**ASSIGNMENT**
Once you reach the line containing "<source format=gts>" in the data below, restate each line word for word up to and including the one containing "G04 Dimensions in millimeters *".

**TASK INPUT**
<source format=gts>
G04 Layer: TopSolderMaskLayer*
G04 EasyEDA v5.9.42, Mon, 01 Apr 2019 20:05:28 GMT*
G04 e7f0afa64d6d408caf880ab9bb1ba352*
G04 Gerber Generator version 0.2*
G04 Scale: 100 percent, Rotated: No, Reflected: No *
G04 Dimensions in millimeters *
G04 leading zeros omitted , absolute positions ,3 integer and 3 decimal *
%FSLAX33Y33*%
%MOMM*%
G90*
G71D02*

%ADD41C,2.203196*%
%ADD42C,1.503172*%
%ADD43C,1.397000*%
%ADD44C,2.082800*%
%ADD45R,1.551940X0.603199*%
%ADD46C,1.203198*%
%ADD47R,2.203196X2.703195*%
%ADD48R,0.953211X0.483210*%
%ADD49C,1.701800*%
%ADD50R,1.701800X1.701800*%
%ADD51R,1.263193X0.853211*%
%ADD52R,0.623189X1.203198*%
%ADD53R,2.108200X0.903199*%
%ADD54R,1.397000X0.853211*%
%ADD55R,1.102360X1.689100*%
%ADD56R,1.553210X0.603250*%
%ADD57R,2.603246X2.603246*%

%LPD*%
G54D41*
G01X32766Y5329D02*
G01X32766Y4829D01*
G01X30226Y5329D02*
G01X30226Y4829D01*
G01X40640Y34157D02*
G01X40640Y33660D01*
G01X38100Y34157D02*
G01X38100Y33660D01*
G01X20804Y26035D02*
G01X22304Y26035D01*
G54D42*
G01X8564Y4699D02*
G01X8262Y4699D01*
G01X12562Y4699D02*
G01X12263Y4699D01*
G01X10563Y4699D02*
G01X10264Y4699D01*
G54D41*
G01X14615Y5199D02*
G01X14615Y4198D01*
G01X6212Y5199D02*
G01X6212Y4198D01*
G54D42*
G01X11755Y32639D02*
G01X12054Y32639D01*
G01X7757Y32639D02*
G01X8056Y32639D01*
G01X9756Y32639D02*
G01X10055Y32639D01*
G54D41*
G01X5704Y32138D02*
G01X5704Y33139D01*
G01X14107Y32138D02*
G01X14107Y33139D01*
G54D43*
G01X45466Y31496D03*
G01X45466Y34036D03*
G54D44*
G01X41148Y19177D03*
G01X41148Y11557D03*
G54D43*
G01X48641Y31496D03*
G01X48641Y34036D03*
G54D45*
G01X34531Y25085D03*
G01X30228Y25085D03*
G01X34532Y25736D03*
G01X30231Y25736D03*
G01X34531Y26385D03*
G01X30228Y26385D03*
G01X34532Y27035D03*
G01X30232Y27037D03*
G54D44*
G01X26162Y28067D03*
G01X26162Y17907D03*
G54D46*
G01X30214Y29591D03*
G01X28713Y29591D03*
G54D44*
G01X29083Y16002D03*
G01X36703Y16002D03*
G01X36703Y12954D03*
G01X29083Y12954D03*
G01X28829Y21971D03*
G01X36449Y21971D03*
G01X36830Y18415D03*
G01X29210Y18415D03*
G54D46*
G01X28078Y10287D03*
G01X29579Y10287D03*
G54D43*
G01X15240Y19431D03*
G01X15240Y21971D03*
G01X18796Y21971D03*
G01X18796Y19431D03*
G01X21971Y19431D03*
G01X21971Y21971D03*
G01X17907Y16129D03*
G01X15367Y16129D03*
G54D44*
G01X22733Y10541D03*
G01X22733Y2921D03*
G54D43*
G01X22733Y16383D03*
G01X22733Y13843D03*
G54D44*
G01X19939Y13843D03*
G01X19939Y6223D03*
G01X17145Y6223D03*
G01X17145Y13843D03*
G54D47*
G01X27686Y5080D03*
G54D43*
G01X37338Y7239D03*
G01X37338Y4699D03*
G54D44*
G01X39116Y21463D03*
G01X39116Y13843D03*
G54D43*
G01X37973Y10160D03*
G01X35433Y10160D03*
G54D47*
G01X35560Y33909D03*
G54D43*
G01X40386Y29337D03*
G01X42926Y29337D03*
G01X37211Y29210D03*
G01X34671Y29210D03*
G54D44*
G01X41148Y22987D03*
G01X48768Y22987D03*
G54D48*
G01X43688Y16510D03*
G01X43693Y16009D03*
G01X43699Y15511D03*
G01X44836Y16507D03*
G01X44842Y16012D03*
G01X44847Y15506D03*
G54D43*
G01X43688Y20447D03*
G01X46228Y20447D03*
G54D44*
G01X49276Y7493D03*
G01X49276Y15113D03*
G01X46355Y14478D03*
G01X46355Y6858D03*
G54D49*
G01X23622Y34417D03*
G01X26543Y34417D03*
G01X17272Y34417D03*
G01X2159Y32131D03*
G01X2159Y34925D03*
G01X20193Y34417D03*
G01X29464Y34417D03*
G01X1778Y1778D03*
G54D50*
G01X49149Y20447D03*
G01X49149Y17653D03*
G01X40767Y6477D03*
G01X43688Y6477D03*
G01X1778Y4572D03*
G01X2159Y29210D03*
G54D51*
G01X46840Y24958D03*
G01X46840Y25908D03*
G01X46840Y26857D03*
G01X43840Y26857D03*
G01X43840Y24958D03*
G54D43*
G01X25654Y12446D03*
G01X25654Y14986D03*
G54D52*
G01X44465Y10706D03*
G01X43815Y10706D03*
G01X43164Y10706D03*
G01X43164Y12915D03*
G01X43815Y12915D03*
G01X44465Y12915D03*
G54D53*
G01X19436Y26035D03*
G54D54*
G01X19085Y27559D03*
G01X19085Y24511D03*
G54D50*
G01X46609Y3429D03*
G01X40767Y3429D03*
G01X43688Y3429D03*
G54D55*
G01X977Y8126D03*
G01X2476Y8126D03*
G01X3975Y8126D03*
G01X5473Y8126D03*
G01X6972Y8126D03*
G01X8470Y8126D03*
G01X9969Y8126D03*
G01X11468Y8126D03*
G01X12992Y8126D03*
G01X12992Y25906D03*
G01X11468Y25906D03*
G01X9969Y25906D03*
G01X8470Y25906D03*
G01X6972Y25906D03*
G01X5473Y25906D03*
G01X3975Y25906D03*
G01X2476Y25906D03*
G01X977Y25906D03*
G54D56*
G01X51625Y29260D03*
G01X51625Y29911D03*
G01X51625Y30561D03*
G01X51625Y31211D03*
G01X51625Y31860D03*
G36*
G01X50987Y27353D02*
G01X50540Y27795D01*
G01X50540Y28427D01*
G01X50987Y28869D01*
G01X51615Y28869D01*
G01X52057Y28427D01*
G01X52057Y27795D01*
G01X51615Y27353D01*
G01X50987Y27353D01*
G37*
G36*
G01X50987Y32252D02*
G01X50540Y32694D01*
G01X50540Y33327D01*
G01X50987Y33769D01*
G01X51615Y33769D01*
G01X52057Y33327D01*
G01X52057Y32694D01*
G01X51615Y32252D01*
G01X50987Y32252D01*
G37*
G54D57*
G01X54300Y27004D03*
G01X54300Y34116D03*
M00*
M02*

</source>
* * *
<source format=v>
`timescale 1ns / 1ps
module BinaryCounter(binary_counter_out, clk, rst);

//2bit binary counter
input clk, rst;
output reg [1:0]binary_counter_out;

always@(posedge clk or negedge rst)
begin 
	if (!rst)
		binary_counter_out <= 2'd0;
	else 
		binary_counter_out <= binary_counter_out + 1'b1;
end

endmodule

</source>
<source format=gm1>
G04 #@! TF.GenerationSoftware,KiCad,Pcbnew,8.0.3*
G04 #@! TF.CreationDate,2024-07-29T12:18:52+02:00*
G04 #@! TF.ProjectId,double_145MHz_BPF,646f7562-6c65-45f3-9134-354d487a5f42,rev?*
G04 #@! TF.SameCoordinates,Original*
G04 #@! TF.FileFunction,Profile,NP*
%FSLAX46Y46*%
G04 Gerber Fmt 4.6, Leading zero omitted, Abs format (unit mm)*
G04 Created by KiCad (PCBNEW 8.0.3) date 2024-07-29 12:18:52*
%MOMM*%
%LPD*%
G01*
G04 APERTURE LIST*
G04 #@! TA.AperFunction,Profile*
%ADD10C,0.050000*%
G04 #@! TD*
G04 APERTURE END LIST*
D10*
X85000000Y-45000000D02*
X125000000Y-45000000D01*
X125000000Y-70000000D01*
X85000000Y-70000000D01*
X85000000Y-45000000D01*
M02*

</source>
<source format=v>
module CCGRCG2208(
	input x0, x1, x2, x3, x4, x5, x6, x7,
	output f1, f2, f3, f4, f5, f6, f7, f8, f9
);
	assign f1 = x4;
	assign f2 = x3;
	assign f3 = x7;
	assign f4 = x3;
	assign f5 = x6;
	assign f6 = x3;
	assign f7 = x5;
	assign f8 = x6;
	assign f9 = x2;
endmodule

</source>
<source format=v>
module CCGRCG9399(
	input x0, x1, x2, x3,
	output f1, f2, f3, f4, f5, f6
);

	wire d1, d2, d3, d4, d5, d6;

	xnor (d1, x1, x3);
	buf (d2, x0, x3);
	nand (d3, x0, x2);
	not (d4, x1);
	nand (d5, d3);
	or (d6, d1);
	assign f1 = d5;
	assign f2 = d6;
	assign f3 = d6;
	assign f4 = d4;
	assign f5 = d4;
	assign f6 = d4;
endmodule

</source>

**EXERCISE OUTPUT**
<source format=gts>
G04 Layer: TopSolderMaskLayer*
G04 EasyEDA v5.9.42, Mon, 01 Apr 2019 20:05:28 GMT*
G04 e7f0afa64d6d408caf880ab9bb1ba352*
G04 Gerber Generator version 0.2*
G04 Scale: 100 percent, Rotated: No, Reflected: No *
G04 Dimensions in millimeters *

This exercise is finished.